Distributed Cloud: The subcloud standby controller remain offline after install
Affects | Status | Importance | Assigned to | Milestone | |
---|---|---|---|---|---|
StarlingX |
Fix Released
|
Medium
|
Joseph Richard |
Bug Description
Brief Description
-----------------
In a Distributed Cloud system, the subclouds standby controller remains offline after the initial install. After the active side was booted and configured successfully, the standby controller was booted from the activate controller but remained offline, after the boot was completed. As a result, the subcloud install could not be configured
Severity
--------
Minor
Steps to Reproduce
------------------
1) Bring up DC system Controller
2) Attempt to add a multi-node subcloud by booting active controller first
3) Bring up the standby controller by net booting from the Active controller.

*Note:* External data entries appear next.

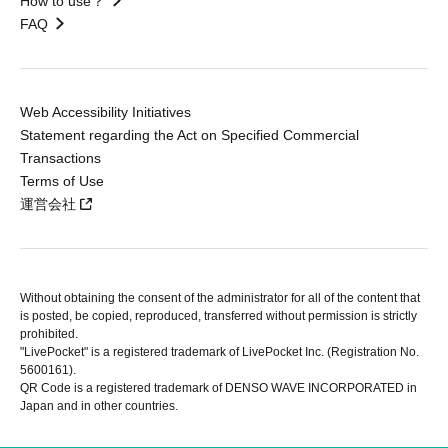
How to use？
FAQ
Web Accessibility Initiatives
Statement regarding the Act on Specified Commercial
Transactions
Terms of Use
運営会社
Without obtaining the consent of the administrator for all of the content that
is posted, be copied, reproduced, transferred without permission is strictly
prohibited.
"LivePocket" is a registered trademark of LivePocket Inc. (Registration No.
5600161).
QR Code is a registered trademark of DENSO WAVE INCORPORATED in
Japan and in other countries.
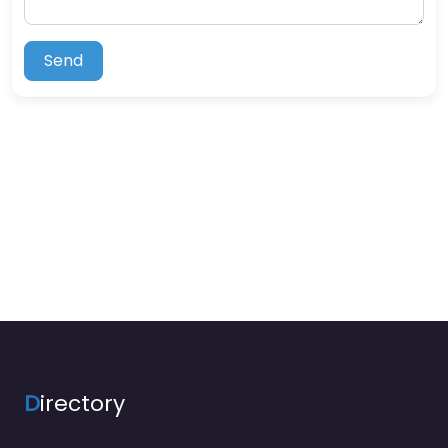
Send
D
irectory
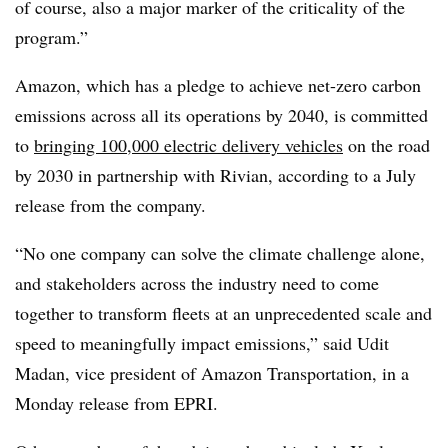
of course, also a major marker of the criticality of the
program.”
Amazon, which has a pledge to achieve net-zero carbon
emissions across all its operations by 2040, is committed
to
bringing 100,000 electric delivery vehicles
on the road
by 2030 in partnership with Rivian, according to a July
release from the company.
“No one company can solve the climate challenge alone,
and stakeholders across the industry need to come
together to transform fleets at an unprecedented scale and
speed to meaningfully impact emissions,” said Udit
Madan, vice president of Amazon Transportation, in a
Monday release from EPRI.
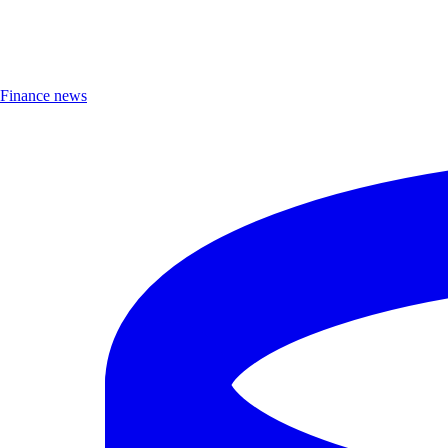
Finance news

4) The standby controller remain offline after the install completes
Expected Behavior
------------------
The subcloud standby controller to become online after initial install
Actual Behavior
----------------
The subcloud standby controller remain offline even after successful install
Reproducibility
---------------
first attempt
System Configuration
-------
All-in-one duplex plus worker, DC system controller
Branch/Pull Time/Commit
-------
2019-12-13_19-03-42
Last Pass
--------
Last successful install on DC was using 2019-12-08_20-00-00
Timestamp/Logs
--------------
Test Activity
-------------
DC install
Workaround
----------
Only issue the subcloud manage command when all nodes on the subcloud are fully configured and are in an unlocked enabled state
Changed in starlingx: | |
assignee: | nobody → Joseph Richard (josephrichard) |
tags: | added: stx.distcloud |
tags: | added: stx.4.0 |
Changed in starlingx: | |
importance: | Undecided → Medium |
status: | New → Triaged |
tags: | added: stx.retestneeded |
tags: | removed: stx.4.0 stx.distcloud stx.retestneeded |
tags: | added: stx.4.0 stx.distcloud |
When a subcloud is managed, this results in the certificates being propagated down to that subcloud. This in turn triggers force-applying the runtime manifest, which will generate hieradata for all nodes, even if the nodes have not been inventoried (by sysinv-agent) yet. This hieradata will have an incomplete interface configuration, with only the loopback interface present.
When those nodes (that were previously not inventoried) finish installing and come up the first time, they will check for the existence of the hieradata, and because it exists, try applying it. This will update the network config with only the loopback interface present, resulting in the node going offline and losing all network connectivity.